Выбрать главу

В средневековой Европе матримониальные правила, принятые в феодальной среде, способствовали зарождению романтической любви (куртуазной — от старофранцузского «court» — двор). Эти же правила привели к расширению границ отчужденной сексуальности. Что я имею в виду? Аристократия всячески стремилась ограничить раздел земли, а потому заботилась о женитьбе одного, обычно старшего сына. В своем большинстве младшие оставались холостыми. Разумеется, их эротические потребности ни в коей мере не ущемлялись — к их услугам были служанки и проститутки. Но такие контакты, понятно, не требовали ни эмоциональной концентрации, ни соревновательности, и со временем взоры «младших» феодалов стали обращаться на замужних матрон. Высказывая этой женщине свою «рабскую» подчиненность, рыцарь только и помышлял о том, как бы разделить с нею ложе. Мораль старопровансальского дворянина основывалась на признании прав природы и человеческих чувств. Любовь понималась не как грех, а как добродетель. Потому-то в божбе рыцарей фигурировала не жизнь, не здоровье или спасение души, а высшая милость их дам.
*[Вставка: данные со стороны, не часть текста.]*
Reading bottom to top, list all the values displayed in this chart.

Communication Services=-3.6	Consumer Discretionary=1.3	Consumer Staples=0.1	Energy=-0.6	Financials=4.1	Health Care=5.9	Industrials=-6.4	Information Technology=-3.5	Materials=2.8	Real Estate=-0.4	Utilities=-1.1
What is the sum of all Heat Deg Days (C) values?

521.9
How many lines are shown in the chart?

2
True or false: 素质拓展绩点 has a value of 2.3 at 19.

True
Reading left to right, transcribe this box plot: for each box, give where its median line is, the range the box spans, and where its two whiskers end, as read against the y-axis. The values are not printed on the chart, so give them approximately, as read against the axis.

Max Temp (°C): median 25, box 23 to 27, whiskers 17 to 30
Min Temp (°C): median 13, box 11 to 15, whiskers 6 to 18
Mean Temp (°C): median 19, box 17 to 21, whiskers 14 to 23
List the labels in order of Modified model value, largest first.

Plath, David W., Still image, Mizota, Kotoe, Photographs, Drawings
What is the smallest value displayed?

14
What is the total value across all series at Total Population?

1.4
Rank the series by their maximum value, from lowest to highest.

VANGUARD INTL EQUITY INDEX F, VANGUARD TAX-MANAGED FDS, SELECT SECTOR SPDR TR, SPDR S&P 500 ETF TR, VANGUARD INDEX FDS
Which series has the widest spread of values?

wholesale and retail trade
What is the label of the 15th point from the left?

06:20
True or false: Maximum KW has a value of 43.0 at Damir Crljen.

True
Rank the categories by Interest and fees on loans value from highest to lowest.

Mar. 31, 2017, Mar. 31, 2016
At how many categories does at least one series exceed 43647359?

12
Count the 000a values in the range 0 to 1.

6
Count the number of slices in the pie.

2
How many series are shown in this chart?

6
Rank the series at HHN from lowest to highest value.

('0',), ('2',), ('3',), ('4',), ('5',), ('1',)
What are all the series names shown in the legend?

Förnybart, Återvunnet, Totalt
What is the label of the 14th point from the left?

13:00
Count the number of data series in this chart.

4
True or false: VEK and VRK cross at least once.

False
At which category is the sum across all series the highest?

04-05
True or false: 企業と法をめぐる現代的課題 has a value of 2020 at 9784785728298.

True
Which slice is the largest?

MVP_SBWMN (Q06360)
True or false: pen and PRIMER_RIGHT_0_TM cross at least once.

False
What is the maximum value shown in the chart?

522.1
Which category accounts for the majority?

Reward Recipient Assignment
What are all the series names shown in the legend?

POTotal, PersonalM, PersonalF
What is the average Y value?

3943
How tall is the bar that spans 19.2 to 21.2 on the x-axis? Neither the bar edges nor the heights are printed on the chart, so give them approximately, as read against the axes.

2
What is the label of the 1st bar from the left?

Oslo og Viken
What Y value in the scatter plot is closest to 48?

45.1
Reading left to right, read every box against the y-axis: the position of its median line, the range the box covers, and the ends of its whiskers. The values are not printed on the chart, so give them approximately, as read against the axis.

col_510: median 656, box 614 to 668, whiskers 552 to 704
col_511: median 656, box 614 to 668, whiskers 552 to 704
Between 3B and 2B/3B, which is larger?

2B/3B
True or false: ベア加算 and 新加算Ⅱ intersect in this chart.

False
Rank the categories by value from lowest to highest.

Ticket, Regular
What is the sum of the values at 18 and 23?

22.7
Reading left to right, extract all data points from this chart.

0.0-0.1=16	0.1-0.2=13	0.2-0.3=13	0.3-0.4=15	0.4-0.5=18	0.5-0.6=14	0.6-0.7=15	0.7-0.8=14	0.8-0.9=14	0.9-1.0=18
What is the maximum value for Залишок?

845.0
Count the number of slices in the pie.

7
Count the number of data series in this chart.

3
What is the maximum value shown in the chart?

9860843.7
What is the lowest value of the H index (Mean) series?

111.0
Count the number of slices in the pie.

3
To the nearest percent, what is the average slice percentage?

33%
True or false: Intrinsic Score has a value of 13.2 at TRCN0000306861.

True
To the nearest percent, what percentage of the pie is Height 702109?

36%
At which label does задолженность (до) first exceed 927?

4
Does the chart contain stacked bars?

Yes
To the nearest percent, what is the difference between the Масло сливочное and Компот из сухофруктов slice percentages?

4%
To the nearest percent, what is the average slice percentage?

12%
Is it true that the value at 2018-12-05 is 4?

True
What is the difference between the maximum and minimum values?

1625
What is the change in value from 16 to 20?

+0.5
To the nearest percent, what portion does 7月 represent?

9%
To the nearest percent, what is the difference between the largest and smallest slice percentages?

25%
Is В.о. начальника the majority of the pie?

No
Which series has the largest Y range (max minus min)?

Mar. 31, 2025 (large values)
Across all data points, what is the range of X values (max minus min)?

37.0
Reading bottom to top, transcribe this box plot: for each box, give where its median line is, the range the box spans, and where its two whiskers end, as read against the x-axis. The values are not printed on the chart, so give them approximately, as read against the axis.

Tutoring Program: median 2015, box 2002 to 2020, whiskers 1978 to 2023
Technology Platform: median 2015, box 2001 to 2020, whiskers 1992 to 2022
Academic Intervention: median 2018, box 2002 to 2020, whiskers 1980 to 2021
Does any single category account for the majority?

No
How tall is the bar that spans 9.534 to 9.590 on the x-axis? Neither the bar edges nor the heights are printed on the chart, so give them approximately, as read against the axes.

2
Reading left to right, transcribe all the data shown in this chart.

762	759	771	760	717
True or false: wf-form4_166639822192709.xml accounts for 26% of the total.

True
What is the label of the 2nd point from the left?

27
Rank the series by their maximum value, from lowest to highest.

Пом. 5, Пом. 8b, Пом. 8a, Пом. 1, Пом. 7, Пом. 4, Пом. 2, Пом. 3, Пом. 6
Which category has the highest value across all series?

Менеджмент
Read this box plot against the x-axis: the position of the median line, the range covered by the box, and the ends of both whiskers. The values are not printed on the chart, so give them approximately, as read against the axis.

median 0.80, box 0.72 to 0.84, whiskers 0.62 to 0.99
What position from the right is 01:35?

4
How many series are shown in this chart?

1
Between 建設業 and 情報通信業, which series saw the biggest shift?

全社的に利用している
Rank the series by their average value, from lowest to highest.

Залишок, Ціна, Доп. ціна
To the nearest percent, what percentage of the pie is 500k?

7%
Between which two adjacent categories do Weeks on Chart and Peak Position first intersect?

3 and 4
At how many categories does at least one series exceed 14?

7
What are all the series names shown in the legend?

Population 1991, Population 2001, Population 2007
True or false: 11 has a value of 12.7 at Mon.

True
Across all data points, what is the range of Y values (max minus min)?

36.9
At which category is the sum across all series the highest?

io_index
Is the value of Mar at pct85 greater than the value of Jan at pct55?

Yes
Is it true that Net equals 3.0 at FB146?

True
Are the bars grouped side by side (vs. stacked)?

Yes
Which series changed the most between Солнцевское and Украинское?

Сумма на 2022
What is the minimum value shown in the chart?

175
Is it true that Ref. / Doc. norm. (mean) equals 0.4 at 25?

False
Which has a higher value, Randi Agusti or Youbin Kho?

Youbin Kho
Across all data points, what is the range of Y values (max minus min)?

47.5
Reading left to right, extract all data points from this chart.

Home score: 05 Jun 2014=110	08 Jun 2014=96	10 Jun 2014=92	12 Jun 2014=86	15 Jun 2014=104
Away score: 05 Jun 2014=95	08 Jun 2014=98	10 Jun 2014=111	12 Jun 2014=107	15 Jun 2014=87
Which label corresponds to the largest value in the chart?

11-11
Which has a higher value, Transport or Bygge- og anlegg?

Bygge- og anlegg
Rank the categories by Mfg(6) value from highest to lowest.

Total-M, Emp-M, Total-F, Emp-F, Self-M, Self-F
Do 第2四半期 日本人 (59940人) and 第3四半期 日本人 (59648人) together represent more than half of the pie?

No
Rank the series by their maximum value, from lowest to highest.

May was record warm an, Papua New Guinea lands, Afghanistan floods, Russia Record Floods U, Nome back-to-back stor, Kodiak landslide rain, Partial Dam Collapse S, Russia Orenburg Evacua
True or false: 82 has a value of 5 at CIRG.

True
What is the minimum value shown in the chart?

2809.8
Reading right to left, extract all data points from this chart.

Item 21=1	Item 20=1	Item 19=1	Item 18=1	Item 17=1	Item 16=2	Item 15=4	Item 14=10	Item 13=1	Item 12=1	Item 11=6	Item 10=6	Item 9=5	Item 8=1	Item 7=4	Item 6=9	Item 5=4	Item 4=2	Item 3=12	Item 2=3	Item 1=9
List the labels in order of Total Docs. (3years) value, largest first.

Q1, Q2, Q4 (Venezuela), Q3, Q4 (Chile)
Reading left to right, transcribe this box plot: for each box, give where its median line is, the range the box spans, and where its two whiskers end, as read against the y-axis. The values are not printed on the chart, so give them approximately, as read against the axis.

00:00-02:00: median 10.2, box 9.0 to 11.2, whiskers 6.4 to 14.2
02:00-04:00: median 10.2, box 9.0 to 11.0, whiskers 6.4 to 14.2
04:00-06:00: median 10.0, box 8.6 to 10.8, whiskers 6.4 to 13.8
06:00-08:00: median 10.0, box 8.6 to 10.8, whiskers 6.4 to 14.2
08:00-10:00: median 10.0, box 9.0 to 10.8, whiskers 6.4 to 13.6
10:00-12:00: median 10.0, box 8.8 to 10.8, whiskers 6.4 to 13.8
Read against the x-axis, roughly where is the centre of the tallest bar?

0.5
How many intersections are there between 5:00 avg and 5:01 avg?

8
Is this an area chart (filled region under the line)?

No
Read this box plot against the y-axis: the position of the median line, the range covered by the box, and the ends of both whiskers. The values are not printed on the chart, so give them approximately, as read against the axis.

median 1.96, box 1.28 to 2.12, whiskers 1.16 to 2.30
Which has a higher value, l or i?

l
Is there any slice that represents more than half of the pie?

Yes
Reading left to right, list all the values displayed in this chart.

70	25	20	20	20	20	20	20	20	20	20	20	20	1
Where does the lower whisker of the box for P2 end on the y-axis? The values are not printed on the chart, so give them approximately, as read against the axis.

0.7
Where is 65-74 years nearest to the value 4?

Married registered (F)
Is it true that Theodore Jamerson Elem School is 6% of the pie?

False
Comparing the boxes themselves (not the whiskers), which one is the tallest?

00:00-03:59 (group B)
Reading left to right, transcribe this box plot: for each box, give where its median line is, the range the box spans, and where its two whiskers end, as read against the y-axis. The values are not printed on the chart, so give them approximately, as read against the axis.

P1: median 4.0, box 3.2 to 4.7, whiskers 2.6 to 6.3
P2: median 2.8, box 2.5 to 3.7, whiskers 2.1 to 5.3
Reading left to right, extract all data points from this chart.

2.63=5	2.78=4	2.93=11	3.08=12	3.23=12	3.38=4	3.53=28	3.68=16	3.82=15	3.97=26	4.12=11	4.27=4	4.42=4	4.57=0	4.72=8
Феодал из Прованса не говорит: «Клянусь своим телом», «Пусть погибнут мое тело и душа», но «Пусть мне не придется больше возлежать с моей дамой» (Фридман 1965: 328). Замужняя женщина, однако, не могла открыто располагать своим телом: оно — неотъемлемая собственность мужа. Дама, замеченная в нарушении этикета, подвергалась вместе с сообщником суровому наказанию. Опасность придавала особую пикантность любовной игре, к тому же ритуал предписывал женщине идти на определенные уступки: шаг за шагом умножая дозволенные ласки, с тем чтобы еще больше разжигать желания почитателя. Демонстрируя умение изысканно завлекать матрону, рыцарь подчеркивал тем самым принадлежность к миру избранных. Не правда ли, речь идет о любви отнюдь не «платонической»? Практика галантной любви опиралась, с одной стороны, на мужскую обходительность и храбрость, а с другой — на женскую изощренность и жертвенность. Не лишне подчеркнуть: дама, по сравнению с рыцарем, который мог быть и холостым, и женатым, должна была — в силу своего брачного статуса — обладать удвоенной решимостью. Думаю, не покажется неожиданным следующее резюме: романтическая любовь внебрачна, жертвенна и манифестируема.

В этом свете легко понять, что следовать традициям и правилам романтизма могут немногие, но мечтать о нем может каждый обыватель, подпитывая воображение романами, фильмами, телевидением, Интернетом, конструирующими светлые пятна в жизни актора, в реальности ограниченной кухней, супружеской спальней, детской, офисом и могилой.

Вернемся, однако, к размышлениям Лафарга. К началу XX века (опрос проводился в 1903 г.), несмотря на то что религиозная и светская этика по-прежнему придерживались сугубо негативной позиции относительно адюльтера, общественное мнение тем не менее отнюдь не высказывалось стопроцентно в ее (этики) пользу. И это, по словам автора, являлось если не самым интересным, то, по меньшей мере, самым значимым открытием: «Неопределенность мнений в вопросе, находившем когда-то столь ясный <...> ответ, — не доказывает ли это, что мы (французская нация. — С. Г.) переживаем время, сходное с периодом разложения греко-римской цивилизации, когда приходили в упадок пережившие себя обычаи, учреждения и идеи, появились признаки нового мира?» (Лафарг 1904: 54). Стало быть, если для Золотарева адюльтер однозначно — преступление, то Лафарг, осознавая временный характер всех обычаев и конвенциональность норм нравственности, поддерживал стремление своего народа к публичному (а не «в самом тесном кругу» — на кухне) и активному обсуждению злободневной проблемы.

Итак, приведенные выше статистические показатели широкого распространения в XX веке последовательной полигамии разведенных мужчин и женщин, равно как и дискуссии относительно сексуального поведения состоящего в браке человека («не пожелай жены ближнего») — лишь частично можно считать доводами в пользу смягчения взгляда на аморальность адюльтера. Не более. Разумеется, намного доказательнее были бы свидетельства, полученные с помощью специальных опросов. Однако, насколько мне известно, таковые в нашей стране не проводятся или, по меньшей мере, не введены в научный оборот. Ввиду этого приходится опираться исключительно на собственную эмпирическую базу.